Protecting the Pacific

Protecting the Pacific

Making Waves Against Plastic Pollution

Andy Beth Miller | Feb 13, 2017

The Ocean:

We Can Unknowingly Take it for Granted

Learning to Coexist With Our Ocean

Living in Hawaiʻi, the presence of the ocean is palpable. Depending on your drive home you could catch a glimpse of the Pacific or stop and watch the sun set at the end of a work day. Weekends can be spent relaxing at the beach, barbecuing with friends or catching a few waves.

The beauty and power of the ocean is something we can unknowingly take for granted living in Hawai’i, but the awareness that we are living in the middle of the earthʻs largest ocean is something you’re easily reminded of when those tropical storms hit or you have to buy a plane ticket to travel, well, just about anywhere.

Unfortunately, around the world, the ocean has also become home to vast amounts of trash, with roughly 80 percent of marine litter coming from the land, the majority of it made from plastic. The plastic that pollutes the ocean has a big impact on our environment and our economy. Each year, thousands of sea birds and marine mammals are killed as a result of ingesting plastic or getting entangled in plastic. Hawaiian monk seals and honu (green sea turtles) are some of the species that are affected by plastic pollution.

Everything in nature is connected to human life and when we put our waters at risk, we put our own well-being at risk. It’s a vicious circle of pollution that comes back to haunt us.

Many people thought it was an “impossible” feat to solve the global issue of plastic pollution in the world’s oceans.

Taking Action

Organizations around the world have been looking at this problem from all angles for years. The best solution is to ensure plastic never reach our oceans by recycling, and of course, never littering.

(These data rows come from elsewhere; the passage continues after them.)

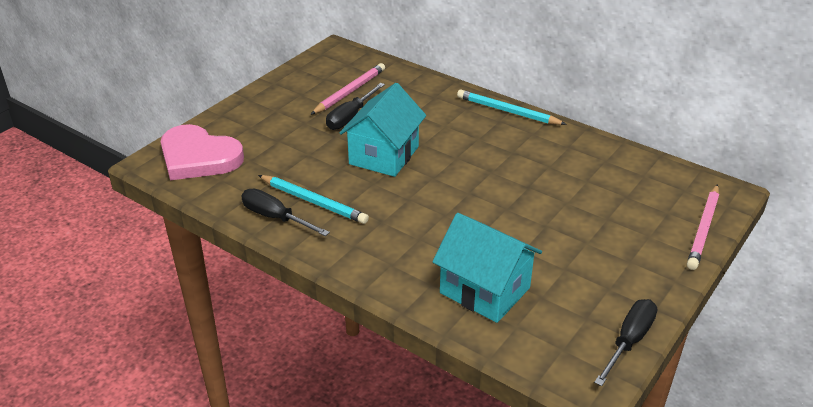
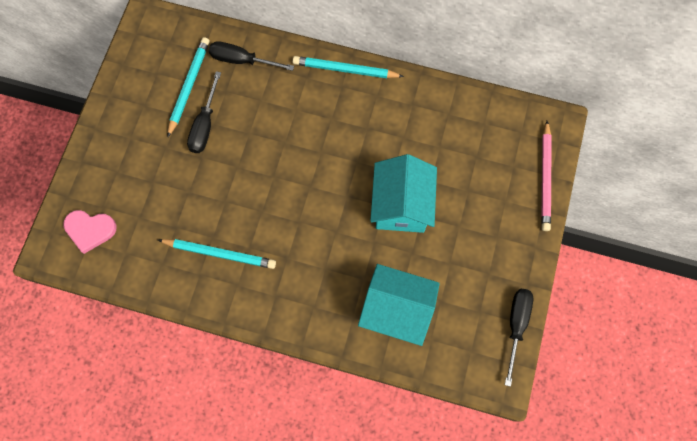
camera: 20 degrees left, 35 degrees up
(198, 157) = (90, 230): pink heart -> pink heart, size x0.60
(275, 218) = (196, 285): black screwdriver -> black screwdriver (242, 60)
(350, 91) = (189, 86): pink pencil -> turquoise pencil
(384, 155) = (256, 171): turquoise house -> turquoise house (401, 205)

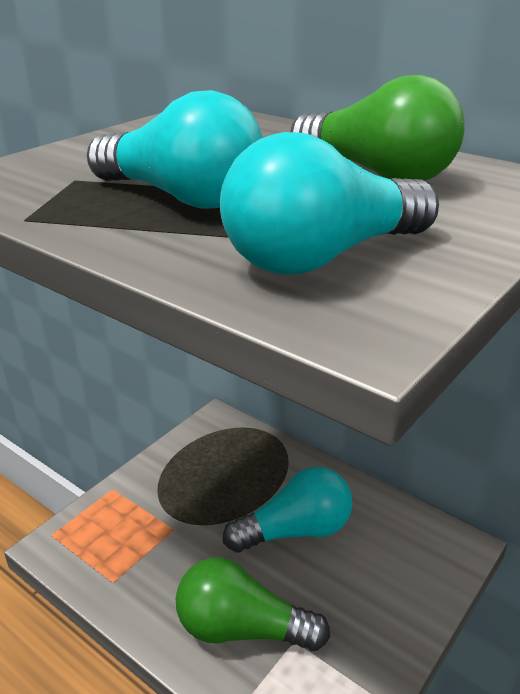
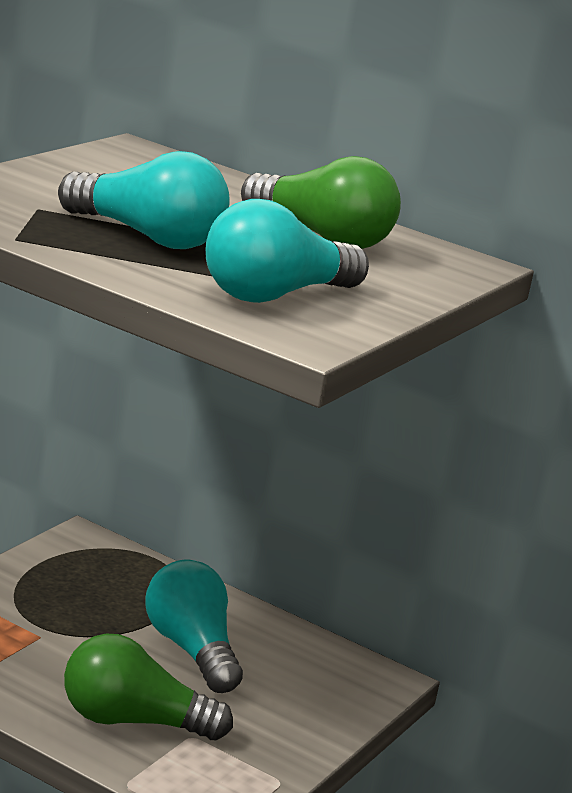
camera: 10 degrees left, 10 degrees down
(295, 531) = (191, 650): turquoise light bulb -> turquoise light bulb turned 90 degrees counterclockwise

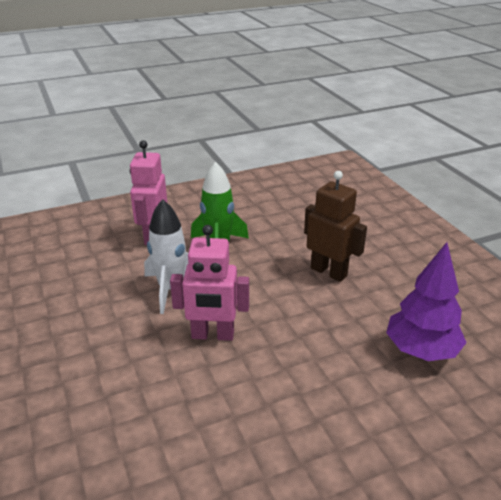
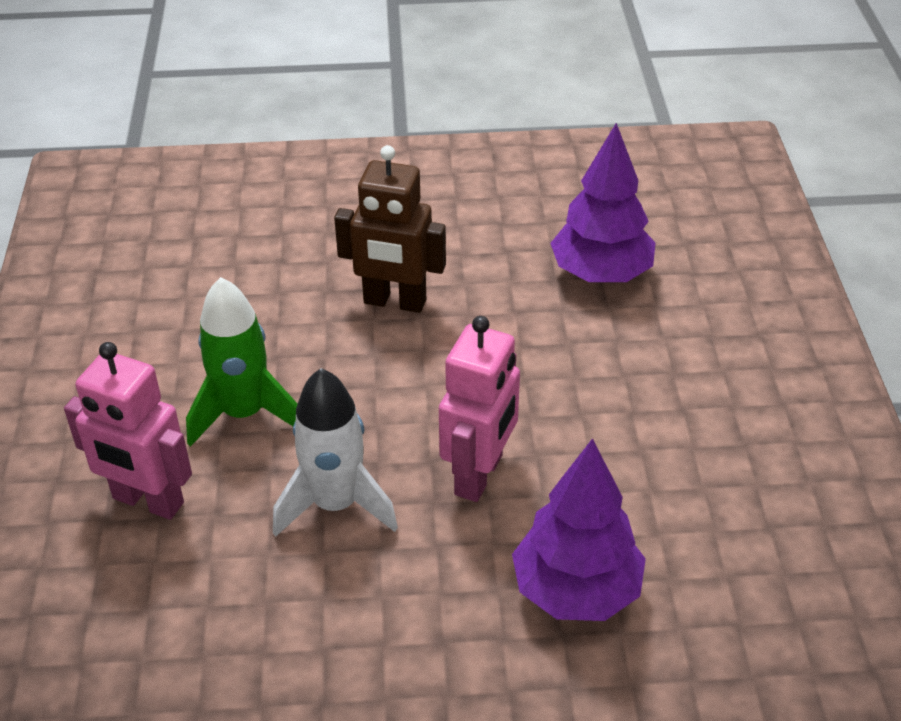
camera: 70 degrees left, 10 degrees up
(138, 396) = (576, 591): none -> purple tree
(329, 272) = (394, 302): brown robot -> brown robot turned 135 degrees counterclockwise

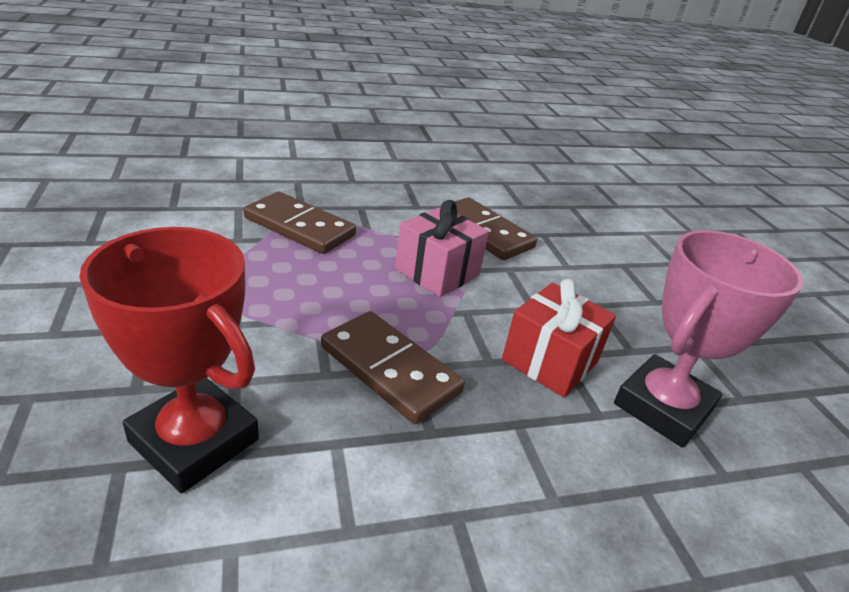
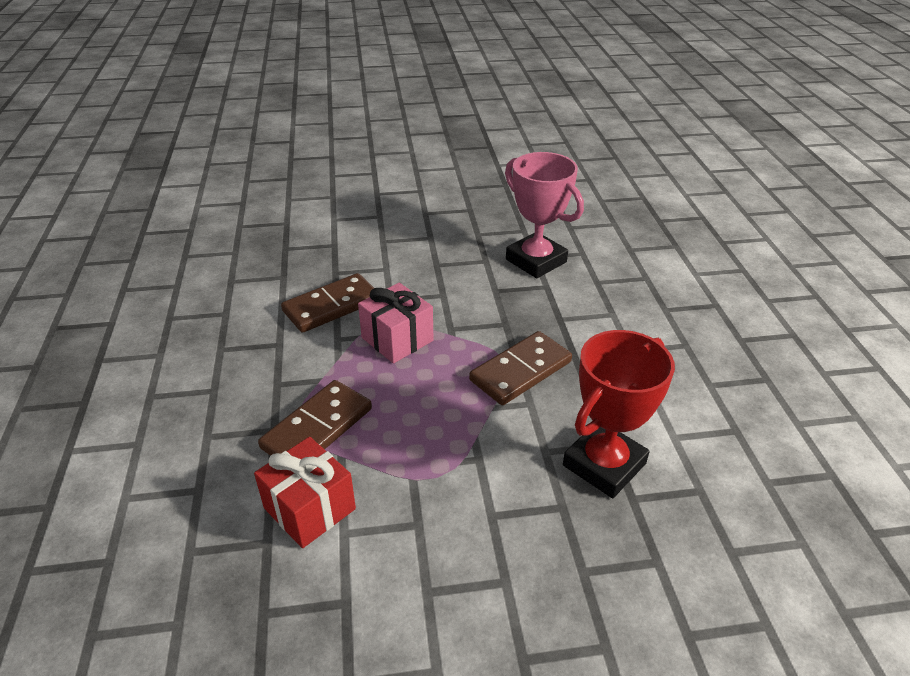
camera: 80 degrees left, 5 degrees up
(550, 361) = (501, 297): red gift -> red gift (309, 508)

In fact, the problem of plastic pollution in our oceans is so pervasive that many have estimated it would take a millenia to come close to solving it. Yet, a 21 year-old named Boyn Slat from the Netherlands believes he has found a solution that could make a positive impact in a mangeable amount of time.

When he was in high school, Slat learned about the negative impact plastic pollution was having on the ocean. It was not only the devastation it was causing on plant life but also how much plastic was floating out in the world’s oceans.

Passionate about coming up with a solution, he began to talk about his idea for a system that could extract the plastic that is concentrated in open oceans as well as provide spin-off technologies that could be used to reduce new plastic from reaching the ocean by intercepting them at rivers. At the time, when he started to share his idea, many people thought it was an “impossible” feat to solve the global issue of plastic pollution in the world’s oceans. But as he says, “Human history is made up of a list of things that couldn’t be done, and then were done.”

After being invited to give talks about his idea, Slat found a few investors but they all ended up not following through on their intial promise of investment. Then a video of Slat talking about his idea suddenly went viral on the internet and he got such a positive response that he began a kickstarter campaign raising $80,000 to begin research.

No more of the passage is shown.